Forum Moderators: Robert Charlton & goodroi

Message Too Old, No Replies

Webmaster Tools shows insane number of links - from site search template

         

johnnie

12:31 pm on Jun 23, 2008 (gmt 0)

WebmasterWorld Senior Member 10+ Year Member



Okay, I have two sites (A and B) that I, ofcourse, like to interlink. And so I did. For B, this means I have included a link to B on A's template. Now, in google webmaster tools, the amount of links from A to B is insane (2500+)! This because google (thank you toolbar) is actually indexing site A's arbitrary search pages (like mysite.com/search.php?q=searchquery). Since the link is site-wide, all these search results occur as pages linking to B. Will the googlebot consider this as linkspam? If so, how do I prevent google from indexing arbitrary search result pages? Should I just make site A's search result page noindex?

tedster

1:52 pm on Jun 23, 2008 (gmt 0)

WebmasterWorld Senior Member 10+ Year Member



If you don't want to see your site searches in the index, I'd say a noindex is a good way to go. If you do, you could show the site search results on a more sparse template, without all the interlinking and possibly with next to no other navigation, either.

Receptional Andy

2:16 pm on Jun 23, 2008 (gmt 0)



The behaviour is most likely not as a result of the toolbar, but Googlebot's new "form crawling" behaviour. See Googlebot Now Crawls via HTML Forms [webmasterworld.com].

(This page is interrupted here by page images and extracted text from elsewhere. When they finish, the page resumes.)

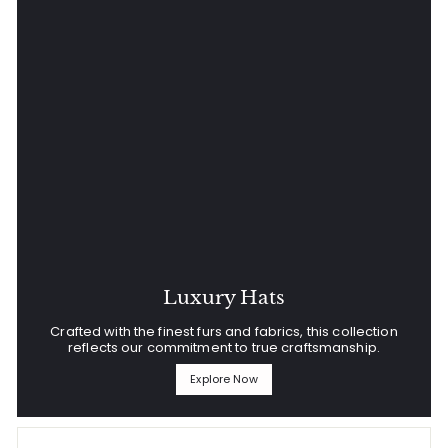
Luxury Hats
Crafted with the finest furs and fabrics, this collection
reflects our commitment to true craftsmanship.
Explore Now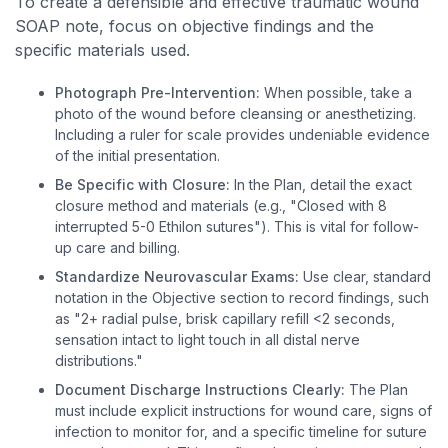
To create a defensible and effective traumatic wound
SOAP note, focus on objective findings and the
specific materials used.
Photograph Pre-Intervention:
When possible, take a
photo of the wound before cleansing or anesthetizing.
Including a ruler for scale provides undeniable evidence
of the initial presentation.
Be Specific with Closure:
In the Plan, detail the exact
closure method and materials (e.g., "Closed with 8
interrupted 5-0 Ethilon sutures"). This is vital for follow-
up care and billing.
Standardize Neurovascular Exams:
Use clear, standard
notation in the Objective section to record findings, such
as "2+ radial pulse, brisk capillary refill <2 seconds,
sensation intact to light touch in all distal nerve
distributions."
Document Discharge Instructions Clearly:
The Plan
must include explicit instructions for wound care, signs of
infection to monitor for, and a specific timeline for suture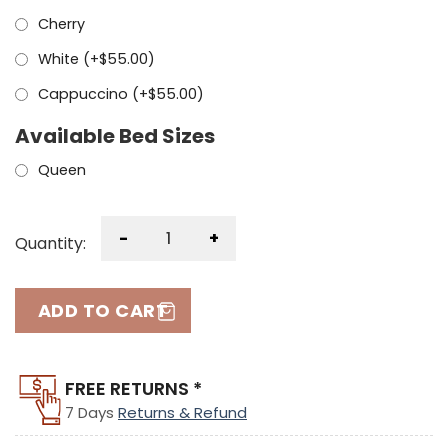
Cherry
White (+
$
55.00
)
Cappuccino (+
$
55.00
)
Available Bed Sizes
Queen
-
+
Quantity:
ADD TO CART
FREE RETURNS *
7 Days
Returns & Refund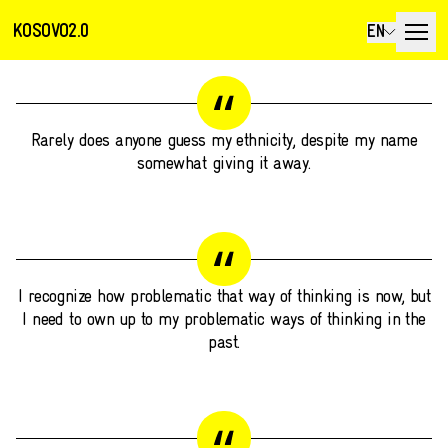
KOSOVO2.0
EN
Rarely does anyone guess my ethnicity, despite my name
somewhat giving it away.
I recognize how problematic that way of thinking is now, but
I need to own up to my problematic ways of thinking in the
past.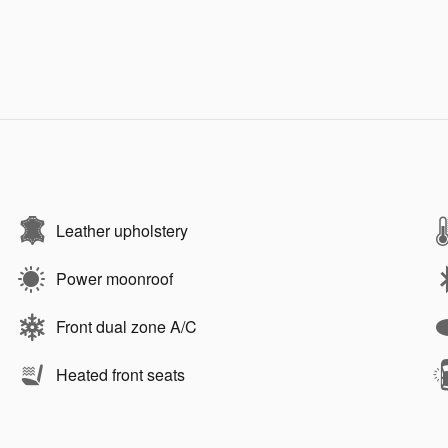
Leather upholstery
Power moonroof
Front dual zone A/C
Heated front seats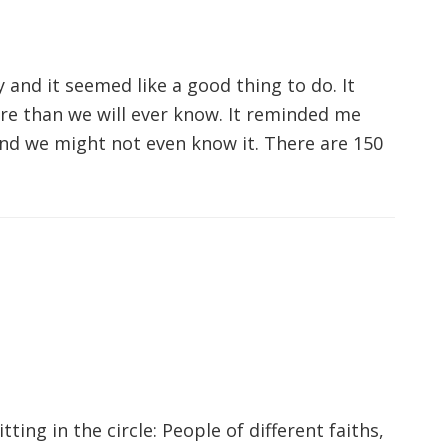
ay and it seemed like a good thing to do. It
e than we will ever know. It reminded me
nd we might not even know it. There are 150
tting in the circle: People of different faiths,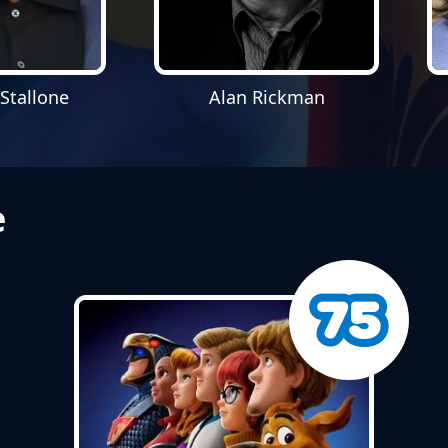
 Stallone
Alan Rickman
e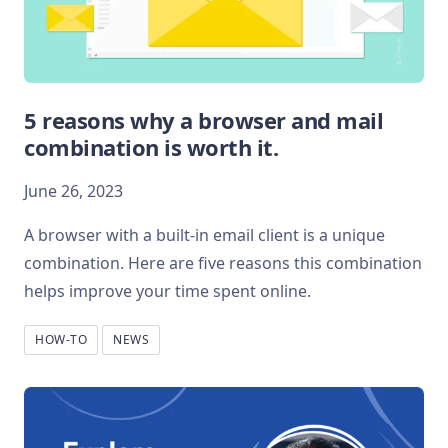
5 reasons why a browser and mail
combination is worth it.
June 26, 2023
A browser with a built-in email client is a unique
combination. Here are five reasons this combination
helps improve your time spent online.
HOW-TO
NEWS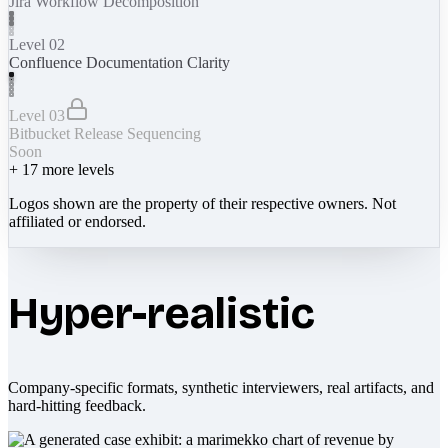
Jira Workflow Decomposition
Level 02
Confluence Documentation Clarity
Level 03
Bitbucket Release Sequencing
Soon
+
17
more levels
Logos shown are the property of their respective owners. Not
affiliated or endorsed.
Hyper-realistic
Company-specific formats, synthetic interviewers, real artifacts, and
hard-hitting feedback.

You can also block the crawling using wildcards in robots.txt. E.g. to block any URL containing a question mark (not suitable for all sites!), use:

User-agent: Googlebot
Disallow: /*?

johnnie

9:20 pm on Jun 23, 2008 (gmt 0)

WebmasterWorld Senior Member 10+ Year Member



Hmm.. I think I might go for the robots.txt option. Disallow: /?q should do nicely. I don't see the merit in indexing search results anyways.

Robert Charlton

1:19 am on Jun 24, 2008 (gmt 0)

WebmasterWorld Administrator 10+ Year Member Top Contributors Of The Month



I don't see the merit in indexing search results anyways.

Google doesn't like them either. From Matt Cutts' blog...

Search results in search results
[mattcutts.com...]

The new webmaster guideline that you’ll see on that page says "Use robots.txt to prevent crawling of search results pages or other auto-generated pages that don’t add much value for users coming from search engines."